On Wednesday during a news conference, Cohen, of East Norwich, flanked by her husband, baby and doctors, told a bittersweet story of developing ovarian cancer while pregnant. Being diagnosed with a malignancy of any kind during pregnancy is an occurrence so rare that only one in every 1,000 women experience it annually in the United States.
Doctors at Northwell's Monter Cancer Center, where Cohen was treated, said cancer during pregnancy may be rare, but the risk of it happening isn't zero. They announced Northwell's new Center for Cancer, Pregnancy and Reproduction, where a wide range of experts will address the unique needs of pregnant women who are battling malignancies.
Cohen’s medical odyssey involved three surgeries, chemotherapy, the loss of her hair — and the birth of a healthy son. It was a journey that encompassed sadness and joy, she said.
“In late December 2017, in my second trimester, I started having pain in my lower left side and thought it was just part of the pregnancy,” Cohen said. “After a sonogram and a two-day stay at North Shore University Hospital, we learned there was a mass on or near my left ovary.
“At this point, there were many things it could be, like a cyst. The team of doctors said I should take it easy and monitor it. Two weeks later, I began to have more pain in the same area.”
Tests revealed the mass had doubled in size and tripled in volume. Doctors said it had to be removed. Cohen was facing surgery while pregnant, another medical rarity.

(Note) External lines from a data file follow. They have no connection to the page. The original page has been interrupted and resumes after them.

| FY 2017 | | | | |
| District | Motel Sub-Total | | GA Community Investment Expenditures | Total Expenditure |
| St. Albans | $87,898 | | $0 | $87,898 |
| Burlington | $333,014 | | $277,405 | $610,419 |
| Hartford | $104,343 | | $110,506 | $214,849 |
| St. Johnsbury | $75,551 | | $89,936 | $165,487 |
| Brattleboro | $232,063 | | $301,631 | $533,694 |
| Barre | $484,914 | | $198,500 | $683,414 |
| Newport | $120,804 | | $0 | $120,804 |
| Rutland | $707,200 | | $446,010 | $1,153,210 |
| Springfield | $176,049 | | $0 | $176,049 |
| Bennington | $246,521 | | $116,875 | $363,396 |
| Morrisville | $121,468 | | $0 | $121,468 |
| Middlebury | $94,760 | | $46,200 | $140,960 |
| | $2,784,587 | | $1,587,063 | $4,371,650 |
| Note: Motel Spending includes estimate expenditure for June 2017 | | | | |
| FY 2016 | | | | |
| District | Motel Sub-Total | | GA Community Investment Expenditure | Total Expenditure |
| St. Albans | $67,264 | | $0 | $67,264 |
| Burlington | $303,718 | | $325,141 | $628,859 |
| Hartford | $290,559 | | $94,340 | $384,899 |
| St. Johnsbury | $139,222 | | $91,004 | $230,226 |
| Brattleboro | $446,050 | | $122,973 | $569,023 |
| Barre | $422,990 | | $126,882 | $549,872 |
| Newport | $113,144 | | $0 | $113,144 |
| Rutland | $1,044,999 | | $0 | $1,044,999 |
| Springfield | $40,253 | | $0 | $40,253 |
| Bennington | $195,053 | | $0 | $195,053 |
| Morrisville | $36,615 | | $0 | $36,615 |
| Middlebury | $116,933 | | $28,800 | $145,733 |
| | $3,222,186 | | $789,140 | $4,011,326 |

“I was extremely nervous and scared of what could happen to the baby and me,” Cohen said. “All of my doctors explained the surgery in detail and gave us great confidence that everything would be fine for both of us.

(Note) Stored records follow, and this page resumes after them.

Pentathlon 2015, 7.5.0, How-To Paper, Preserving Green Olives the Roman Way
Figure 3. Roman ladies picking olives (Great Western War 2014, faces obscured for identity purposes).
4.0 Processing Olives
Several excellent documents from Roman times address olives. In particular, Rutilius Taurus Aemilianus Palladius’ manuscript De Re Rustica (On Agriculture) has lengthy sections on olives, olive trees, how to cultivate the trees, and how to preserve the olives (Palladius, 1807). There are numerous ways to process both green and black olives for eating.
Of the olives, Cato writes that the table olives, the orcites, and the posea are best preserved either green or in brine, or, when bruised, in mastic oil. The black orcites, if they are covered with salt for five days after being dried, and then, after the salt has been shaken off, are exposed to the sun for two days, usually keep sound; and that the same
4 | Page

“Three days later, we got the devastating news that the mass was cancerous. I was in shock. I felt sad and confused. I thought: Why me? Soon after this news, my family and I mobilized again. We needed to focus on our plan to get rid of the cancer. We were thankful that it was caught early."
Her doctors were prepared to pull out all the stops to save both mother and baby.
“After a multidisciplinary discussion, we performed the surgery,” said Dr. Lisa Dos Santos, a surgeon and gynecological oncologist who removed the mass and Cohen’s left ovary. Accessing both were difficult, Dos Santos explained, because they were behind the uterus, which contained a growing fetus.
“Treating cancer during pregnancy is an extremely complex process,” added Dr. Veena John, Cohen’s medical oncologist who noted that two patients are involved in the treatment — one with cancer and another who is cancer-free.
John said physicians and pharmacists worked together to determine the appropriate chemotherapy and number of chemo cycles that would be safe for two patients. Baby Franklin was born healthy by cesarean section April 2 with a full head of hair, Cohen said.
The placenta acts as a barrier, preventing many of chemo's molecules from reaching the developing baby, said Dr. Frederic Amant, a professor of gynecological oncology at the University of Amsterdam in the Netherlands. Amant is collaborating with Dr. Richard Barakat, physician-in-chief of the Northwell Cancer Institute, to develop a U.S. database involving cancer and pregnancy.
No one knows the long-term effects of chemo on babies exposed in the womb, Amant and Barakat said.
And there still isn't enough research on ovarian cancer during pregnancy, according to the American Pregnancy Association, a nonprofit in Irving, Texas.
Cohen's husband, Josh, credits his 7-month-old son with playing a role in helping to signal that something was amiss with his mom.
“He’s a blessing,” Josh Cohen said of Franklin. “He helped save her life. We wouldn’t have known about the cancer if it wasn’t for him.”